I’m not going to lie, the start to the keynote was weird. There was drums and poetry. I will say no more. Another thing I’m not going to do (because many people do it far better than me - I’m looking at you Julian) is do a blow-by-blow account of the keynotes, for me the headlines are that VMware announced VMware Cloud Foundation and Cross Cloud Services.
After the keynote I headed over to the exam center to sit the VCAP6-DCV deploy. I covered my exam experience here, so I won’t repeat that!
I sat through a few vBrownbag community talks after the exam, two in particular I enjoyed:
While you’re on YouTube, check out the vBrownbag channel, there’s a huge back catalogue of fantastic community talks, and maybe consider doing one yourself!
This was my first breakout session this year and it had some really cool demos using docker-machine to build containerised applications out in vCloud Air.
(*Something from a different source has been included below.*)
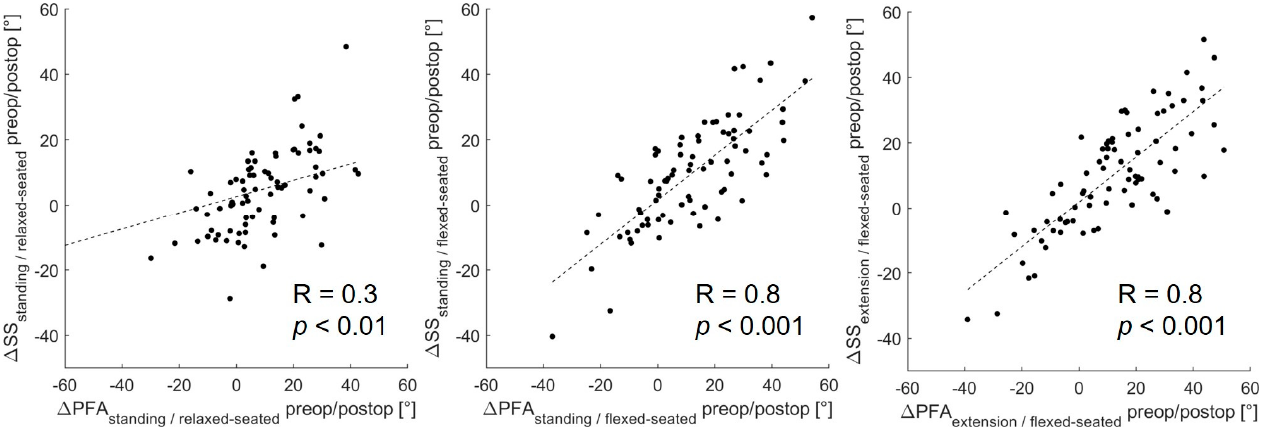
Figure 3. Correlation between the change of Δ PFA and Δ SS between preoperative and 12 months postoperative form standing or extension to relaxed- or flexed-seated position.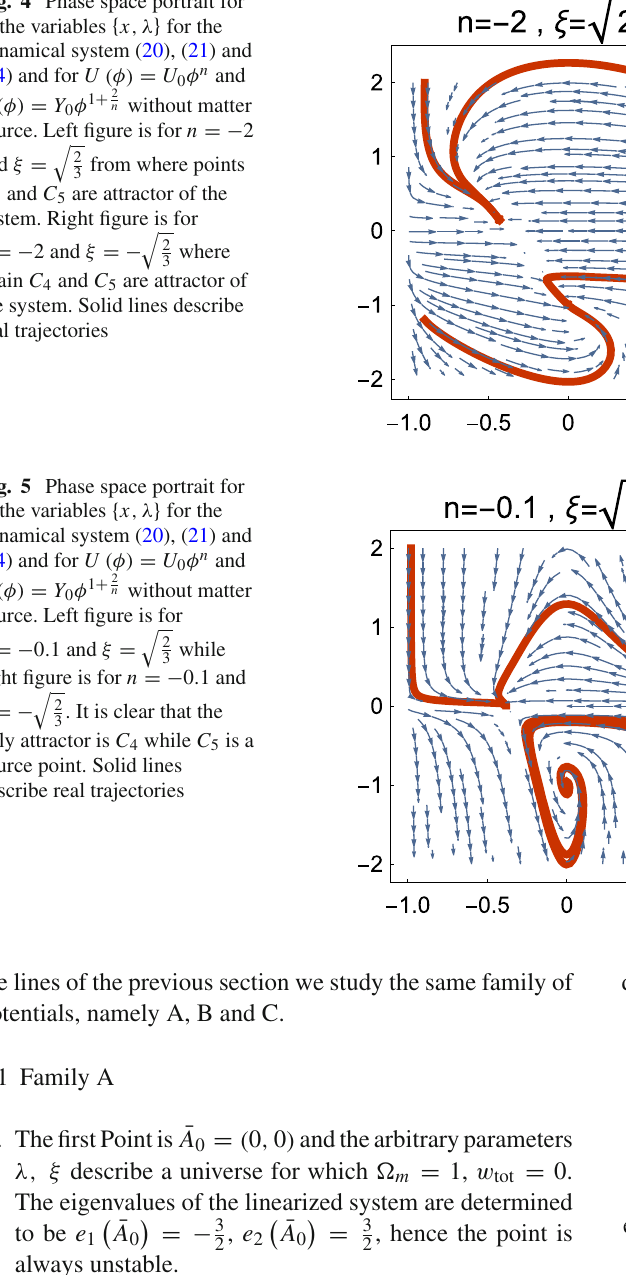
Fig. 4 Phase space portrait for in the variables { x ,λ } for the dynamical system (20), (21) and (24) and for U (φ) = U 0 φ n and Y (φ) = Y 0 φ 1 + 2 n without matter source. Left figure is for n = − 2 (cid:12) 2 and ξ = C 4 and C 5 are attractor of the system. Right figure is for (cid:12) 2 n = − 2 and ξ = − the system. Solid lines describe real trajectories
The speaker Kevin Gorman was engaging and took the audience from the basics of containerisation and a comparison of Virtual Machines and Containers to some more advanced theory around how to successfully create next-gen microservice applications.
My evening’s entertainment was taking part in the first VMware Code Hackathon! I was on a team with PowerShell and automation legend Luc Dekens and some other great guys, developing a new class for Luc’s PowerShell DSC module for vSphere. We actually made some great progress in the 3 hours but unfortunately our lab let us down and we weren’t able to show our work. You can, however, see the addition on Luc’s Github page for the project.
The hackathon has been one of the best learning experiences I’ve had at VMworld (and I’ve had a lot of really good ones!) - it was great to be part of a team that is formed and creates something in a few hours, as well as learning by osmosis when you work with really smart people.
Oh, and there was beer and food too! Rumour has it that there’s a good chance this will happen at VMworld Barcelona too, so if you’re going, get involved!